=== Exercise data ===

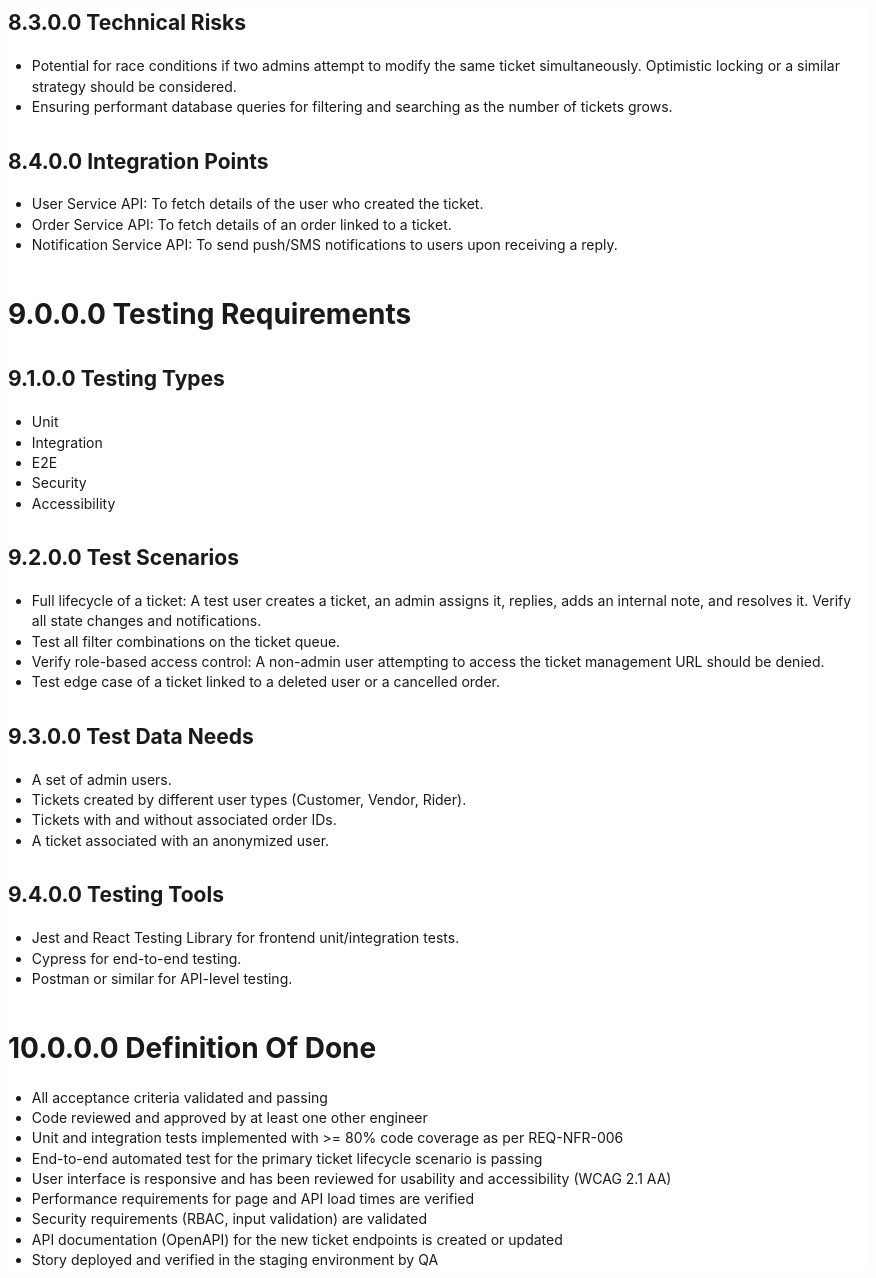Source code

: ## 8.3.0.0 Technical Risks

- Potential for race conditions if two admins attempt to modify the same ticket simultaneously. Optimistic locking or a similar strategy should be considered.
- Ensuring performant database queries for filtering and searching as the number of tickets grows.

## 8.4.0.0 Integration Points

- User Service API: To fetch details of the user who created the ticket.
- Order Service API: To fetch details of an order linked to a ticket.
- Notification Service API: To send push/SMS notifications to users upon receiving a reply.

# 9.0.0.0 Testing Requirements

## 9.1.0.0 Testing Types

- Unit
- Integration
- E2E
- Security
- Accessibility

## 9.2.0.0 Test Scenarios

- Full lifecycle of a ticket: A test user creates a ticket, an admin assigns it, replies, adds an internal note, and resolves it. Verify all state changes and notifications.
- Test all filter combinations on the ticket queue.
- Verify role-based access control: A non-admin user attempting to access the ticket management URL should be denied.
- Test edge case of a ticket linked to a deleted user or a cancelled order.

## 9.3.0.0 Test Data Needs

- A set of admin users.
- Tickets created by different user types (Customer, Vendor, Rider).
- Tickets with and without associated order IDs.
- A ticket associated with an anonymized user.

## 9.4.0.0 Testing Tools

- Jest and React Testing Library for frontend unit/integration tests.
- Cypress for end-to-end testing.
- Postman or similar for API-level testing.

# 10.0.0.0 Definition Of Done

- All acceptance criteria validated and passing
- Code reviewed and approved by at least one other engineer
- Unit and integration tests implemented with >= 80% code coverage as per REQ-NFR-006
- End-to-end automated test for the primary ticket lifecycle scenario is passing
- User interface is responsive and has been reviewed for usability and accessibility (WCAG 2.1 AA)
- Performance requirements for page and API load times are verified
- Security requirements (RBAC, input validation) are validated
- API documentation (OpenAPI) for the new ticket endpoints is created or updated
- Story deployed and verified in the staging environment by QA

=== What is needed ===
Exactly as written, restate the lines above from the opening line through the one holding "## 9.2.0.0 Test Scenarios", omitting the pictures.

=== Response box ===
Source code

: ## 8.3.0.0 Technical Risks

- Potential for race conditions if two admins attempt to modify the same ticket simultaneously. Optimistic locking or a similar strategy should be considered.
- Ensuring performant database queries for filtering and searching as the number of tickets grows.

## 8.4.0.0 Integration Points

- User Service API: To fetch details of the user who created the ticket.
- Order Service API: To fetch details of an order linked to a ticket.
- Notification Service API: To send push/SMS notifications to users upon receiving a reply.

# 9.0.0.0 Testing Requirements

## 9.1.0.0 Testing Types

- Unit
- Integration
- E2E
- Security
- Accessibility

## 9.2.0.0 Test Scenarios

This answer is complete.